- Lauren Vélez as María LaGuerta
- First appearance: Novels: Darkly Dreaming Dexter (2004) Television: "Dexter" (2006)
- Last appearance: Novels: Darkly Dreaming Dexter (2004)
- Created by: Jeff Lindsay
- Portrayed by: Lauren Vélez Christina Milian (Original Sin)

In-universe information
- Full name: María Esperanza di Alma LaGuerta
- Gender: Female
- Occupation: Police captain
- Spouses: Ángel Batista (ex-husband; deceased)
- Nationality: Cuban American

= María LaGuerta =

Fictional character in Dexter

Captain María Esperanza di Alma LaGuerta (/ləˈɡwɛərtə/ or /ləˈɡwɜrtə/; María LaGüerta, Migdia LaGuerta in Darkly Dreaming Dexter) is a fictional character portrayed by Lauren Vélez in the Showtime television series Dexter, and as a younger version of LaGuerta by Christina Milian in Dexter: Original Sin. In the original series, she holds the position of lieutenant at the fictitious Miami-Metro Homicide Department. While initially depicted as a protagonist, Maria LaGuerta, who serves as the superior officer to main characters Dexter and Debra Morgan, evolves into one of the primary antagonists by Season 7.

==Character history==
Discussions between LaGuerta and Angel Batista in the first and fourth seasons provide minor insight into LaGuerta's backstory.

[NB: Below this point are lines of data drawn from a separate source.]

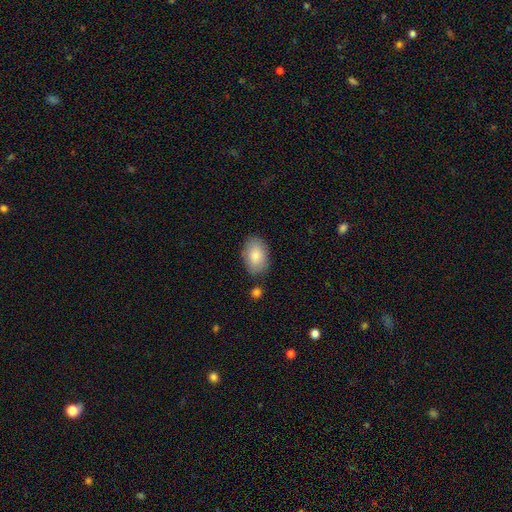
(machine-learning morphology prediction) Smooth or featured? Predicted: smooth (p=0.83). How rounded? Predicted: in between (p=0.91). Merging? Predicted: none (p=0.79).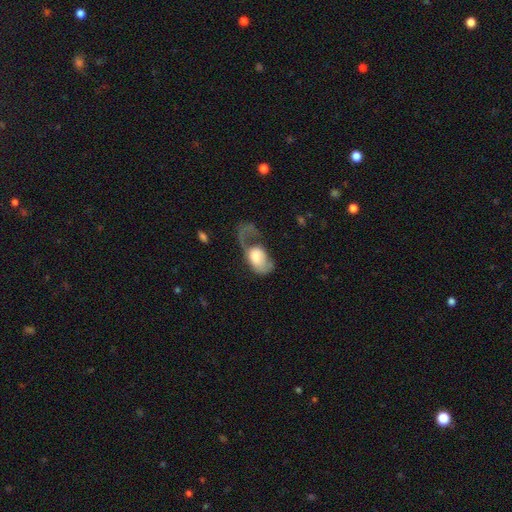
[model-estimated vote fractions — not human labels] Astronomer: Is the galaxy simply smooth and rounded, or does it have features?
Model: smooth — 50% (runner-up: featured or disk, 44%).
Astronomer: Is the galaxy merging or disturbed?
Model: major disturbance — 67%.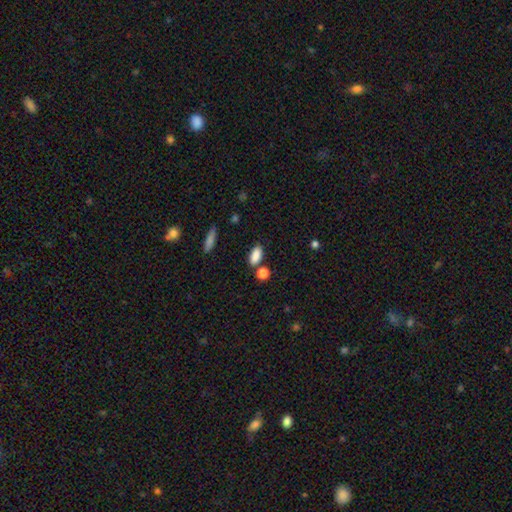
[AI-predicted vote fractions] Smooth or featured? smooth (87%)
How rounded? in between (84%)
Merging? none (74%)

According to the dialogue, her family is located entirely in Cuba, and she mentions the experience of being alone in a foreign land, suggesting that she was sent to live in America independently.

===Season one===
In the series' beginning, LaGuerta is depicted as a determined and ambitious woman with a stronger aptitude for political maneuvering than practical police duties. She holds a deep animosity towards Debra, Dexter Morgan's sister, but harbors an attraction to Dexter. In the conclusion of the first season, Captain Tom Matthews, her superior, removes her from her leadership position due to her inability to apprehend the Ice Truck Killer.

===Season two===
In the early episodes of season two, LaGuerta grapples with her demotion and dissatisfaction with her replacement, Esmee Pascal. To retaliate, she engages in a romantic relationship with Pascal's fiancé, Bertrand, which fuels Pascal's growing paranoia and instability. As Pascal's behavior becomes increasingly erratic, Captain Matthews is compelled to remove her from her position and reinstate LaGuerta.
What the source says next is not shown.